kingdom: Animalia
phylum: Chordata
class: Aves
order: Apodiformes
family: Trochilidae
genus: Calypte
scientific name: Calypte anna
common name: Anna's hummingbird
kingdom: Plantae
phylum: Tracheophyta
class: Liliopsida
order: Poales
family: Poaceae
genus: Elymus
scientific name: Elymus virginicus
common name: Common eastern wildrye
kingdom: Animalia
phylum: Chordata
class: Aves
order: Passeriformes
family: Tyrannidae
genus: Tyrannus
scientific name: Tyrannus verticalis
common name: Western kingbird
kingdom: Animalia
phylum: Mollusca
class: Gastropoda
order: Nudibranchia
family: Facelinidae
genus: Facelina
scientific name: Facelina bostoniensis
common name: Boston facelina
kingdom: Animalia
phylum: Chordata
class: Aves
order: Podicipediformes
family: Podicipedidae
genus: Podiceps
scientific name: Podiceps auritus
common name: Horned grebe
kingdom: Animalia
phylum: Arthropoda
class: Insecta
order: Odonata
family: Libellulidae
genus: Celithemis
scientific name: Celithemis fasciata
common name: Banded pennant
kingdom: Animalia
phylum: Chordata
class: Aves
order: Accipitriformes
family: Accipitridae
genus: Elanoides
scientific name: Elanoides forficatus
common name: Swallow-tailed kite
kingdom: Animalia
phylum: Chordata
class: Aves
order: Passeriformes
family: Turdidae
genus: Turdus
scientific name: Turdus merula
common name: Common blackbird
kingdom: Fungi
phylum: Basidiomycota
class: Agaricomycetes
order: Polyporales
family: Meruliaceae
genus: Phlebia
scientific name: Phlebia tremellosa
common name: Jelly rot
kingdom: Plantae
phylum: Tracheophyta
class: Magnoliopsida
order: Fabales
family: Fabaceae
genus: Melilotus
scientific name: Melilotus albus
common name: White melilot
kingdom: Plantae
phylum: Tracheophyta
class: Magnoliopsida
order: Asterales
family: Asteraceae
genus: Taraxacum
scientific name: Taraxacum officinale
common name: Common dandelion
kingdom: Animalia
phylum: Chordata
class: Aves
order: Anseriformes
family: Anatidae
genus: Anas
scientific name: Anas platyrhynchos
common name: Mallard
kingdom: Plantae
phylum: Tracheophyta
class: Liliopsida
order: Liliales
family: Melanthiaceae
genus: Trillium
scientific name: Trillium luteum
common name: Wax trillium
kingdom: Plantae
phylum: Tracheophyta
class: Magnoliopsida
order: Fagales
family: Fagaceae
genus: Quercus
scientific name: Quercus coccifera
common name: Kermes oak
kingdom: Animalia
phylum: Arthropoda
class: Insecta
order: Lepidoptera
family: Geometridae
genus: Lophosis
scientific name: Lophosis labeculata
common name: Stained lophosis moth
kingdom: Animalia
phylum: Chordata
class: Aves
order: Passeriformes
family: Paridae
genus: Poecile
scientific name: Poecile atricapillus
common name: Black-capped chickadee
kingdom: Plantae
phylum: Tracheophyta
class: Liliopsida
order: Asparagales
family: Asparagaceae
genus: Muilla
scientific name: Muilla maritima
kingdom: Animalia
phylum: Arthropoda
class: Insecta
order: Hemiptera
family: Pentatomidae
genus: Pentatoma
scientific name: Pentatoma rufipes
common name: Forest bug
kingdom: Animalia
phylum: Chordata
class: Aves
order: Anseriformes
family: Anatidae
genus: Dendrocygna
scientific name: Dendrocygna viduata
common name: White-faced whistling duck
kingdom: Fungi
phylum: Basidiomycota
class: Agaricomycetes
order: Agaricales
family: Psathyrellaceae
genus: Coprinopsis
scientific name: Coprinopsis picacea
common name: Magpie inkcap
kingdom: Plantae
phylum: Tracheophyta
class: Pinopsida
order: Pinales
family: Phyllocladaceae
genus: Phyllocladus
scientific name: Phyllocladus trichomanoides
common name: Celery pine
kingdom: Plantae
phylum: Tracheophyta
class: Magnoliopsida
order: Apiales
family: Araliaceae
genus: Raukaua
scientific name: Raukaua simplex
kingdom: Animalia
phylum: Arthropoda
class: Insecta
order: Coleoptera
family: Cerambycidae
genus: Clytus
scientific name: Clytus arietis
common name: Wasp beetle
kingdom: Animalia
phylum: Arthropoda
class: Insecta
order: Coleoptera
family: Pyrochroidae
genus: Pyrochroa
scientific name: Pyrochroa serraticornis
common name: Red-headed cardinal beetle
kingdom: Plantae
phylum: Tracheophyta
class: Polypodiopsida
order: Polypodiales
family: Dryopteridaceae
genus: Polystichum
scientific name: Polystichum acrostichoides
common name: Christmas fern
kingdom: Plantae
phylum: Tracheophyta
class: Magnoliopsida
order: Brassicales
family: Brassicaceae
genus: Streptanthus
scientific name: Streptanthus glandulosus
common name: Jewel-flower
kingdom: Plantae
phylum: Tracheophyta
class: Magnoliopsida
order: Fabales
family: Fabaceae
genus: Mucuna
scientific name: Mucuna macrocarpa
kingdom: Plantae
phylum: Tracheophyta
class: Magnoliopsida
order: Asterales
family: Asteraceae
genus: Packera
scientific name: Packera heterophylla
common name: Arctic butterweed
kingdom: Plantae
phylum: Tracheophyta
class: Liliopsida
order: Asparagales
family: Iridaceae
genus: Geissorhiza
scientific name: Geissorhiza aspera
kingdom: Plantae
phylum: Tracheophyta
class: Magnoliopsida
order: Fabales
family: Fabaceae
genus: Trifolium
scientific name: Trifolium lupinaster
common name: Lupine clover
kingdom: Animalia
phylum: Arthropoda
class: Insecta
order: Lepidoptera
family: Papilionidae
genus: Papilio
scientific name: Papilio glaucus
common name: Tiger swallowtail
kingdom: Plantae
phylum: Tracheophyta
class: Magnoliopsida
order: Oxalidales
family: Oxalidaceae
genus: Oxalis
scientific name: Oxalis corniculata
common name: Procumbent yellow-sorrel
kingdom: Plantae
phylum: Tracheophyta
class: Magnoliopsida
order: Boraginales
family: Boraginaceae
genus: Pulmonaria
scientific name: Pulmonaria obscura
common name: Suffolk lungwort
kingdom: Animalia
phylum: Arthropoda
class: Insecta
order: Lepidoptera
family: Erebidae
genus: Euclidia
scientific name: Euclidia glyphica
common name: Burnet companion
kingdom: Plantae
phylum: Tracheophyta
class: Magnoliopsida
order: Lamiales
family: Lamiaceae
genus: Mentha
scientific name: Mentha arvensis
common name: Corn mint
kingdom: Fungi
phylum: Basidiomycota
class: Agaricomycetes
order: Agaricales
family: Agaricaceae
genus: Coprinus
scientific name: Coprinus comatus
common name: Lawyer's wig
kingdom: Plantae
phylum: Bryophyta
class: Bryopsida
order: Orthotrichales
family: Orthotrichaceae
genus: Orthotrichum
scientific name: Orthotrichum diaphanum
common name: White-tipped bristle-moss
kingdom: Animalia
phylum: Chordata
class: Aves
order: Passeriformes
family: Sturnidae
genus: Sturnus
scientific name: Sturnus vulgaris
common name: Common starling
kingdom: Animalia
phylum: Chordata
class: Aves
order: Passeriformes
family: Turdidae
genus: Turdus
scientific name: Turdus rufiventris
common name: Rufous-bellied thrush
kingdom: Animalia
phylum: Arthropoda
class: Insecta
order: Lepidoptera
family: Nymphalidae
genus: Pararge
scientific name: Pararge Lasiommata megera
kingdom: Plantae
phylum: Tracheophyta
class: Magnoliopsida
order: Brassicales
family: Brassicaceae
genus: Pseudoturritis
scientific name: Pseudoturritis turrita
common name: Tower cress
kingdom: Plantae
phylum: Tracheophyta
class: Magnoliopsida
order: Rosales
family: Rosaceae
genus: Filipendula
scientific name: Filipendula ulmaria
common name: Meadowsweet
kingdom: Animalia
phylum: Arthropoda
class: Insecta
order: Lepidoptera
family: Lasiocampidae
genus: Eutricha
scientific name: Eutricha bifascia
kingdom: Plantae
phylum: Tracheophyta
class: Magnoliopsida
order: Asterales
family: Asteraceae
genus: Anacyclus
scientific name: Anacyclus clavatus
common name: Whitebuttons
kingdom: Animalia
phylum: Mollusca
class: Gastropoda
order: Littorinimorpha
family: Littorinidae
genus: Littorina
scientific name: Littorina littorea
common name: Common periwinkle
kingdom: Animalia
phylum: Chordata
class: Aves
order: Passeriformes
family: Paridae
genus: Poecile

- EXERCISE INSTRUCTIONS:
Give again only the lines between the one holding "common name: Common eastern wildrye" and the one holding "family: Accipitridae", inclusive, replacing "scientific name" with "binomial" throughout and leaving everything else unchanged.

- WRITTEN SOLUTION:
common name: Common eastern wildrye
kingdom: Animalia
phylum: Chordata
class: Aves
order: Passeriformes
family: Tyrannidae
genus: Tyrannus
binomial: Tyrannus verticalis
common name: Western kingbird
kingdom: Animalia
phylum: Mollusca
class: Gastropoda
order: Nudibranchia
family: Facelinidae
genus: Facelina
binomial: Facelina bostoniensis
common name: Boston facelina
kingdom: Animalia
phylum: Chordata
class: Aves
order: Podicipediformes
family: Podicipedidae
genus: Podiceps
binomial: Podiceps auritus
common name: Horned grebe
kingdom: Animalia
phylum: Arthropoda
class: Insecta
order: Odonata
family: Libellulidae
genus: Celithemis
binomial: Celithemis fasciata
common name: Banded pennant
kingdom: Animalia
phylum: Chordata
class: Aves
order: Accipitriformes
family: Accipitridae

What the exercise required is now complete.